Similarly, the experiences of Kiharoa and Taimana Iversen, twin brothers from New Zealand who interned in Bangkok through a program facilitated by Next Step Connections, highlight the power of integrating cultural heritage into global education. 

Next Step connections
Taimana Iversen during his internship in Bangkok

“I was really lucky to share the experience with my twin brother,” explains Kiharoa. Taimana echoes this sentiment, “But I think the coolest thing for me was meeting completely new people from all different places, and the people that were my work colleagues were probably the highlight of my trip.”

Taimana’s reflections on his time in Thailand highlight the unique opportunity to share and celebrate his Māori heritage with new friends and colleagues from around the world. 

“That was probably one of my main highlights,” he began, “being able to show who I am and show an understanding of my people. What was cool is when we did go to the university, I was able to speak and share my story and show my language. They gave it a go, like they would always ask me for simple phrases or words in Māori that I could share with them, and they always were really intrigued to learn more … I saw a big connection between Thai cultural values and [New Zealand’s] cultural values which was awesome.”

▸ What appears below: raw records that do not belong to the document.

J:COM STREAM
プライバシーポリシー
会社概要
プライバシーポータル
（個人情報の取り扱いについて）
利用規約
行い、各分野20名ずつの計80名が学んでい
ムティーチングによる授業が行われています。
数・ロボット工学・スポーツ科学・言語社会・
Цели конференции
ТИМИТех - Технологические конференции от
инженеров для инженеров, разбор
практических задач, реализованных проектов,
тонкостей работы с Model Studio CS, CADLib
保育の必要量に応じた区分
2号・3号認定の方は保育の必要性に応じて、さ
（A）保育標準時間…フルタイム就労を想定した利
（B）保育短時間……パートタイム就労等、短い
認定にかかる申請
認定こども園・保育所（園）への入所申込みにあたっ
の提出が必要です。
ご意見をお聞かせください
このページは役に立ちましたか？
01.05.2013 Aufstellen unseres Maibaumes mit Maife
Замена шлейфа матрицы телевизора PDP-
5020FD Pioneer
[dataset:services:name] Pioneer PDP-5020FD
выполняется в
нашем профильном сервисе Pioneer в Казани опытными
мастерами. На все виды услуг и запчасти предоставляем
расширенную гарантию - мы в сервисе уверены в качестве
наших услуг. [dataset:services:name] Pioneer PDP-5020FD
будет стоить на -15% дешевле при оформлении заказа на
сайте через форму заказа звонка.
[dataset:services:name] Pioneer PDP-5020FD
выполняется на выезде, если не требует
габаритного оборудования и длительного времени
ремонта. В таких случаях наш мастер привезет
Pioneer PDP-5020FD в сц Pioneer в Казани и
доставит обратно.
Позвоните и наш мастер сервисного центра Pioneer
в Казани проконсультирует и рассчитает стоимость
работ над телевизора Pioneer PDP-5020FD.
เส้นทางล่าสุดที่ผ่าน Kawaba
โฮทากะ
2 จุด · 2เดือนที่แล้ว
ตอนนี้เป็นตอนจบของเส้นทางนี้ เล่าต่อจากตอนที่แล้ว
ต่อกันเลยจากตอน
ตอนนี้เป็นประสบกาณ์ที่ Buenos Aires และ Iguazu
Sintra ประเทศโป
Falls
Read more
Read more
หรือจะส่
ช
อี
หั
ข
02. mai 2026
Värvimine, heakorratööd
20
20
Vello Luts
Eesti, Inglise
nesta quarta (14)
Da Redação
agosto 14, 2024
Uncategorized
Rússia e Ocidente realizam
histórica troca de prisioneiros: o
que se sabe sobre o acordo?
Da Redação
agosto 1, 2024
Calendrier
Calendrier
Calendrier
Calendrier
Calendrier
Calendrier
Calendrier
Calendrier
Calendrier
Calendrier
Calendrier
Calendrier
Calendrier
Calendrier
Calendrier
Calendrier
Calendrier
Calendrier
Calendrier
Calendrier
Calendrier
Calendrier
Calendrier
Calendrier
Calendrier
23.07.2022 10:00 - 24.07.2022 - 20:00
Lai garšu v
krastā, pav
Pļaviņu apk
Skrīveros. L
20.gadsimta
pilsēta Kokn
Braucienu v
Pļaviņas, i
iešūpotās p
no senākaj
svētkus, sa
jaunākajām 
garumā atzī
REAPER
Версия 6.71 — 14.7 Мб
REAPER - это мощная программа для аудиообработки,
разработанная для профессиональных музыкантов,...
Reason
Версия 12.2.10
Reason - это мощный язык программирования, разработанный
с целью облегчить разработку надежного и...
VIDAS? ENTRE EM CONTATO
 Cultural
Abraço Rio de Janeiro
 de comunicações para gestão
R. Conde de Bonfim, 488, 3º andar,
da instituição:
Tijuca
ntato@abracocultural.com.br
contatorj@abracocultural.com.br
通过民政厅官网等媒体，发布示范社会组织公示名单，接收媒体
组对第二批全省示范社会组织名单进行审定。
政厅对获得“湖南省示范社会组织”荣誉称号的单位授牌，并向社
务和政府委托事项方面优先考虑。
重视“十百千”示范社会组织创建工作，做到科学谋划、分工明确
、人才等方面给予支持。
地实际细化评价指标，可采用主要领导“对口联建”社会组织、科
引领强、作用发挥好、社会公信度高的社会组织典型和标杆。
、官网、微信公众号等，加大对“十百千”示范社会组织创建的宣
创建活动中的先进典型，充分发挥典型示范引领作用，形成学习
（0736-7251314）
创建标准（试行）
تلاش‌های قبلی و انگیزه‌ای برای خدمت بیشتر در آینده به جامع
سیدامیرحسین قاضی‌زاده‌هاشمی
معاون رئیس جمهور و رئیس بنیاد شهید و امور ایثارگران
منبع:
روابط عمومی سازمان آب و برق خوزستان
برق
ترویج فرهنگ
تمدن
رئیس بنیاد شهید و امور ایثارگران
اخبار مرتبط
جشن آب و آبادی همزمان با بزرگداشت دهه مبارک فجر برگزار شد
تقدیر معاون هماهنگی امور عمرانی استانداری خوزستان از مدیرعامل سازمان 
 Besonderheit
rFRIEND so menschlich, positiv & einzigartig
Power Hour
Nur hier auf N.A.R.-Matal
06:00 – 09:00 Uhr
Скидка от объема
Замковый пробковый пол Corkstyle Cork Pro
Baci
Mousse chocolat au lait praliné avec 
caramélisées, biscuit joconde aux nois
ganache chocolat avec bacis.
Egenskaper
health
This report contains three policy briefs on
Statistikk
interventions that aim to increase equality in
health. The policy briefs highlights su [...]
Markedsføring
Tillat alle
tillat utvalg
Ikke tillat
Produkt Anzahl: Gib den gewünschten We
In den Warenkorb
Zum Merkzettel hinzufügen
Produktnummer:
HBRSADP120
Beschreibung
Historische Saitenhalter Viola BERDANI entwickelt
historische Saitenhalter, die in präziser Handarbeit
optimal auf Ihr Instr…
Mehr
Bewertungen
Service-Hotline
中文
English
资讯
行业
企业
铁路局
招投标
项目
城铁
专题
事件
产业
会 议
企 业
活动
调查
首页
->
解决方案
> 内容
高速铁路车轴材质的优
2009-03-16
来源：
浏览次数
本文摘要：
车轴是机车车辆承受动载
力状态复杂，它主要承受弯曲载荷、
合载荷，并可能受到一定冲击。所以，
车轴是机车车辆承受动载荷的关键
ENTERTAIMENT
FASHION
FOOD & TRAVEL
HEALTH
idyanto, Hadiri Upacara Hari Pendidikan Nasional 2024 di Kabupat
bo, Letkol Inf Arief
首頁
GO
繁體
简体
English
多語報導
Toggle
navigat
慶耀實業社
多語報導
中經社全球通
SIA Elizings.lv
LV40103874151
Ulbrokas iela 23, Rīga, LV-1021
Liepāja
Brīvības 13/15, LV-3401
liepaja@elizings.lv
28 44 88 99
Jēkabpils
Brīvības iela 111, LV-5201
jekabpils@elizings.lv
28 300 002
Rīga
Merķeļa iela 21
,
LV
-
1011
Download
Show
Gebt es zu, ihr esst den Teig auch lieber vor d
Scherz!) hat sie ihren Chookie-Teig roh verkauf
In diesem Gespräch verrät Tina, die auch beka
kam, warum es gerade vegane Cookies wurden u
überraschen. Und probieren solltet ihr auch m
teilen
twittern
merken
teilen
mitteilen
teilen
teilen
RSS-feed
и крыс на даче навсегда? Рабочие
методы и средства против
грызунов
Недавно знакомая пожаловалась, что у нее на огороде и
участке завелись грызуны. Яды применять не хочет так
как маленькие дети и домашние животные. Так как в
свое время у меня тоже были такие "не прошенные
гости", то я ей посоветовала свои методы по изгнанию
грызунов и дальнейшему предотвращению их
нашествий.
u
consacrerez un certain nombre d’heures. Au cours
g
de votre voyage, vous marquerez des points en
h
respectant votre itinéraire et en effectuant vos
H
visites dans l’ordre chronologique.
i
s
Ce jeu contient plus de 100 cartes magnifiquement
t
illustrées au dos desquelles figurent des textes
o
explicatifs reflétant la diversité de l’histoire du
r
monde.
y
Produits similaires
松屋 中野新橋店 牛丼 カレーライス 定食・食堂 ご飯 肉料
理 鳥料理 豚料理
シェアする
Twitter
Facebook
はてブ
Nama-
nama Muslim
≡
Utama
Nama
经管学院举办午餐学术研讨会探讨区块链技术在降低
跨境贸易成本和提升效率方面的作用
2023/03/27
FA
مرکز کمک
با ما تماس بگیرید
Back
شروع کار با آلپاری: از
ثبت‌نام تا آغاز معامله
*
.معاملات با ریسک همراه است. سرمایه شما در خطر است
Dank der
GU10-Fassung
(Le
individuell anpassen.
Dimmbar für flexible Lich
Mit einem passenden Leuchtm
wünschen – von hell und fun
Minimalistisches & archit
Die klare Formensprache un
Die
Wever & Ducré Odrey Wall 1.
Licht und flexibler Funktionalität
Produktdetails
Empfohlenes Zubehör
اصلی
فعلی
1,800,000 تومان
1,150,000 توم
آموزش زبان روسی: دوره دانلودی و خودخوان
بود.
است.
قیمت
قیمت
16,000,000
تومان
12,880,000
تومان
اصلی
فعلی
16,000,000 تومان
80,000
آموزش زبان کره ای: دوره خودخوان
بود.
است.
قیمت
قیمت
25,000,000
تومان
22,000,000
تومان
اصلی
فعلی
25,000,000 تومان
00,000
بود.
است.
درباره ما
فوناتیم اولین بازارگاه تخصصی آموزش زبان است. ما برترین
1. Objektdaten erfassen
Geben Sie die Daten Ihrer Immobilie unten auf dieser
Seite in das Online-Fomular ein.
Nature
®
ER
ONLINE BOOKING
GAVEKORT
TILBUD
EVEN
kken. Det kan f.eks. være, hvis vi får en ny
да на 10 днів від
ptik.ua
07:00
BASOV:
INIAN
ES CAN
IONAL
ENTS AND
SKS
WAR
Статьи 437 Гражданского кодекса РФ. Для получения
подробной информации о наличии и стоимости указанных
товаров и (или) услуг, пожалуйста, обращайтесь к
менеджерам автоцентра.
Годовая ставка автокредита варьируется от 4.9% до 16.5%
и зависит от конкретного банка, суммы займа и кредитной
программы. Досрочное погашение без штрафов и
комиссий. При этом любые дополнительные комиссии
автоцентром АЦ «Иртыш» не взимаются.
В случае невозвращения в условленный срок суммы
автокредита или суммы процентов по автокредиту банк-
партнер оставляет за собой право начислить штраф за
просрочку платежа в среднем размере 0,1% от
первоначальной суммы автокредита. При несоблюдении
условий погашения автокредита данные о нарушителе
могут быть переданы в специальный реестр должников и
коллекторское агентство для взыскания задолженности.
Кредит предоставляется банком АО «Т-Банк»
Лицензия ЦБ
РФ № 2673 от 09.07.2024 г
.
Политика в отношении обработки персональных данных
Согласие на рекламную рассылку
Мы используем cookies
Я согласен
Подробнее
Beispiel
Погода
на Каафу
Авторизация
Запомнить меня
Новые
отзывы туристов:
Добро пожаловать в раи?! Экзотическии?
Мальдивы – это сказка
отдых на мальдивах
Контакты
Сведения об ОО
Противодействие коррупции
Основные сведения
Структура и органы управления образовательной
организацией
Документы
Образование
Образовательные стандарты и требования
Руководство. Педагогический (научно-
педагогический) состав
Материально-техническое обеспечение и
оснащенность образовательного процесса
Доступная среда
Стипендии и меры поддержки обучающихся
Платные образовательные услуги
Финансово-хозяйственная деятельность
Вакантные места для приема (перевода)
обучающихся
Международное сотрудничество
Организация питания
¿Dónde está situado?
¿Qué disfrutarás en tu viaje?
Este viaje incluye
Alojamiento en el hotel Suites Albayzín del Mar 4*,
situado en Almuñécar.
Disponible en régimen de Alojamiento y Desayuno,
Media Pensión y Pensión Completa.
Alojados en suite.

Kiharoa further elaborates on how these intercultural interactions were central to their experience, explaining that the cultural exchange that Next Step Connections facilitated for him and his brother was particularly important in terms of their internship experience, both for deepening their connection to their host country and for the wealth of opportunities it afforded them to share their Māori culture abroad.

“We aim to Inspire, equip but also to shed light on cultural uniqueness and profoundness. Our programs are like cross-pollination bridges so we are grateful for  indigenous wisdom to enrich all corners of our community. It is very much needed in today’s world,” states Le Carrou.